Ok, maybe it wasn’t a great example… the main point is that date is formatting a unique timestamp each time it’s called, vs something that can be called once and reused throughout the script.
David,
A common use case is to make a clickable calendar on a blog. People usually build this by going column by column, row by row and calling the date() function. George Schlossnagle once had a talk showing the homepage of a serendipity install and how a profiler would show that 10% of the entire calltime of the page was wasted in date()s for the tiny calendar on the right—a fact not evident unless you were to use APD or XDebug.
There isn’t a calendar like that on the Tagged website (to my knowledge), but when I did this at Plaxo, I generated the calendar entirely in javascript (retrieved via “Ajax”). In the previous version of the site (older by a couple months), I used html tables generated from premade clearsilver template data generated by a C engine.

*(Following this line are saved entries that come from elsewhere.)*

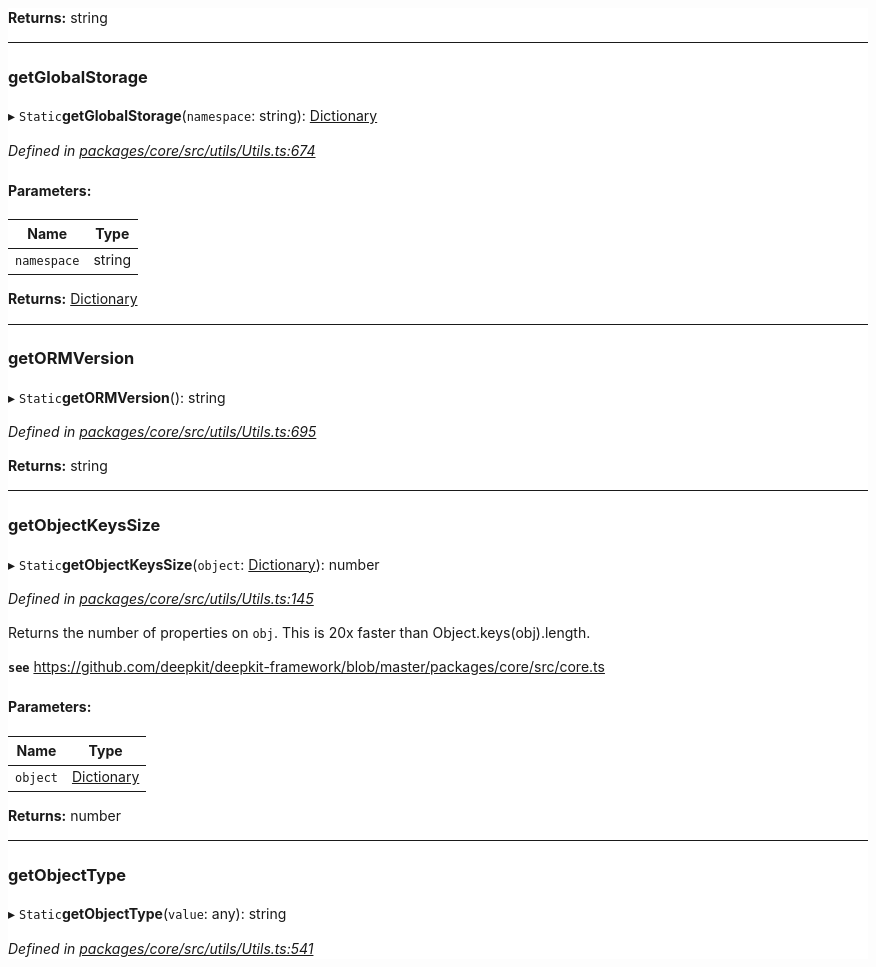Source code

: **Returns:** string

___

### getGlobalStorage

▸ `Static`**getGlobalStorage**(`namespace`: string): [Dictionary](../globals.md#dictionary)

*Defined in [packages/core/src/utils/Utils.ts:674](https://github.com/mikro-orm/mikro-orm/blob/d945b8a11/packages/core/src/utils/Utils.ts#L674)*

#### Parameters:

Name | Type |
------ | ------ |
`namespace` | string |

**Returns:** [Dictionary](../globals.md#dictionary)

___

### getORMVersion

▸ `Static`**getORMVersion**(): string

*Defined in [packages/core/src/utils/Utils.ts:695](https://github.com/mikro-orm/mikro-orm/blob/d945b8a11/packages/core/src/utils/Utils.ts#L695)*

**Returns:** string

___

### getObjectKeysSize

▸ `Static`**getObjectKeysSize**(`object`: [Dictionary](../globals.md#dictionary)): number

*Defined in [packages/core/src/utils/Utils.ts:145](https://github.com/mikro-orm/mikro-orm/blob/d945b8a11/packages/core/src/utils/Utils.ts#L145)*

Returns the number of properties on `obj`. This is 20x faster than Object.keys(obj).length.

**`see`** https://github.com/deepkit/deepkit-framework/blob/master/packages/core/src/core.ts

#### Parameters:

Name | Type |
------ | ------ |
`object` | [Dictionary](../globals.md#dictionary) |

**Returns:** number

___

### getObjectType

▸ `Static`**getObjectType**(`value`: any): string

*Defined in [packages/core/src/utils/Utils.ts:541](https://github.com/mikro-orm/mikro-orm/blob/d945b8a11/packages/core/src/utils/Utils.ts#L541)*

Dates in a result set like you describe, (as in say a list of comments ordered by date, or in the newsfeed ordered by date) have a date() function call for each one at Tagged. In actually, the date() function can be removed because on render, in the client side javascript, those dates are transparently replaced with a javascript date call that reads a span attribute UTC timecode (or interprets the actual RFC compliant date if that isn’t available) and turns this into a relative dating structure via javascript (you know like 3 seconds ago… 1 minute ago… etc. a la Twitter, only done where the processing would be easiest). 🙂
(By the way, since we used to do the computation on the server side, data when we’d leave “relative dating” would be very hard to compute and require remember the user’s time zone preferences. This is the “timezone” problem that Mark alludes to in his first comment. I’ve eliminated this for a couple parts of the site through the trick above.)
I hope this helps outline some strategies that can deal with date()ing problems. The actual solution you use will depend on the problem. Writing software is about making choices.
Take care,
terry
Marco Tabini plugs Derick’s book (which is linked in the above article).
@Terry
Thanks for the feedback. Never occurred to me to use JavaScript to do the date formatting. Very cool.